Tabi bir de Lozan ve 1924 Anayasası'na yapılan vurgular vardı.
"Partimiz PKK; kaynağını Lozan Antlaşması ve 1924 Anayasası'ndan alan Kürt inkâr ve imha siyasetine karşı, halkımızın özgürlük hareketi olarak tarih sahnesine çıktı."
Çok tuhaf bir cümle...
Sanki, terörist başı "iflas ettik" dememiş gibi Türkiye Cumhuriyeti Devleti ile pazarlık yapmaya kalktılar.
Hani demiştim ya, ihtiyat ve temkini elden bırakmayacağız. Hatta terör örgütünün kanlı ve kaypak tarihine baktığımızda ihtiyatı çok geniş tutmak gerekiyor.
Bir de şunun altını çizmek gerekiyor... kırk küsur yıllık tarihinde ilişkiye girmediği istihbarat örgütü yok terör örgütünün. Siz bakmayın onların, özgürlük sözlerine. Şimdiye kadar ayakta kaldılarsa, emperyalizmin taşeronu oldukları içindir.
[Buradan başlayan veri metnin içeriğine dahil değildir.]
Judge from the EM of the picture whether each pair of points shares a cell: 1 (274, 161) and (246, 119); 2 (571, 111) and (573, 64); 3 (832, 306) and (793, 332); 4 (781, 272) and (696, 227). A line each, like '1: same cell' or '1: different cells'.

Ne var ki, emperyalizm için maliyetli olmaya başladılar, yani istihbarat için de kullanım tarihi doldu aslında. Tek sığınacakları kapı İsrail geldi, onun da oluşturduğu maliyeti Trump kabul etmek istemiyor artık.
Diğer taraftan, dinselleşmiş ve ezbere dayalı bir ideolojik dile esir bu örgüt mensupları. Yani gerçeklikten kopuk, modern zamanlarda arkaik bir tarih içinde yaşayan, belki de şizoid bir kitle ile karşı karşıyayız.
Hatırlasanıza... Terörist Salih Müslim'in eşinin bir konuşmasında kullandığı "Apo peygamberlerin peygamberidir" diye bir ifade kullanmıştı daha yenilerde.
Bu kitle hakkında daha ayrıntılı bilgiye ulaşmak isteyen Aytekin Yılmaz'ın "Son Diktatör", "Dağbozumu", "Yoldaşını Öldürmek" kitaplarına baksın.
Bu bir süreç, hatta bazı konulara yeni başlıyoruz.
Acı zulum, "kanı kanla yumazlar" diyeceğiz.
Onun için kimi yorumları çok erken buluyorum.
Elbette, yarım asırdır ateşler düştü ocaklara. Dumanlar tütmeye devam ediyor.
Şehit çıkmayan belde var mı emin değilim. İnce sızısı olmayan kaç ev kaldı ki.
Ya o babasız çocuklar. Hangi yüreği dağlamıyor ki.
Onun için hassas olunmalı...
Muhasebeye dayalı her uyarıya dikkat edilmeli.
Malumattan uzak, sabırla örülmüş bu uyarılar, emperyalist bir strateji aparatı olan teröre karşı devletin, zor ve rıza denklemi için de faydalı olacaktır.
Onun için cephe tahkimini bir kenara bırakıp konuşmayı sürdürmemiz gerekiyor.
Devletin en tepesi ilk günden itibaren şunu net bir şekilde ifade etti:
"Kamu düzenini bozanlar, yaptığının yanına kâr kalacağını zannedenler, devletin kadife eldiveni içindeki çelik yumrukla karşı karşıya olacak."
Bu ifade önümüzdeki süreçte de işlevini koruyacaktır.
Devlet, zor ve rıza denklemini en güçlü şekilde sürdürmeli zaten.
Kimi etnikçi, dar kalıp kimlik tasarımcı sol liberal söyleme de itibar edilmemeli.
Dün Cumhurbaşkanı Erdoğan kabine toplantısından sonra yaptığı açıklamada örgütün açıklaması hakkında "Kuzey Irak'la birlikte, Suriye ve Avrupa başta olmak üzere, örgütün tüm uzantılarını da kapsayan bir karar olarak değerlendiriyoruz" dedi.
Yani devlet, manipülasyonlara geçit vermeyeceğim diyor.
Ne var ki Suriye üzerinden yapılan spekülasyonlar kafalarda istifhamlar oluşturmaya devam ediyor.
Nitekim MHP lideri Devlet Bahçeli de "Feshedilen PKK'dan PYD/YPG'ye muhtemel geçiş ve intikallerin denetim ve kontrolünün eşzamanlı ve eşgüdüm halinde nasıl ve ne şekilde temin edilip edilmeyeceği" diyerek Suriye konusuna dikkat çekti.
Onun için somut adımlar konusundaki kararlılık devam etmeli, örgütün pazarlık stratejisine izin verilmemeli.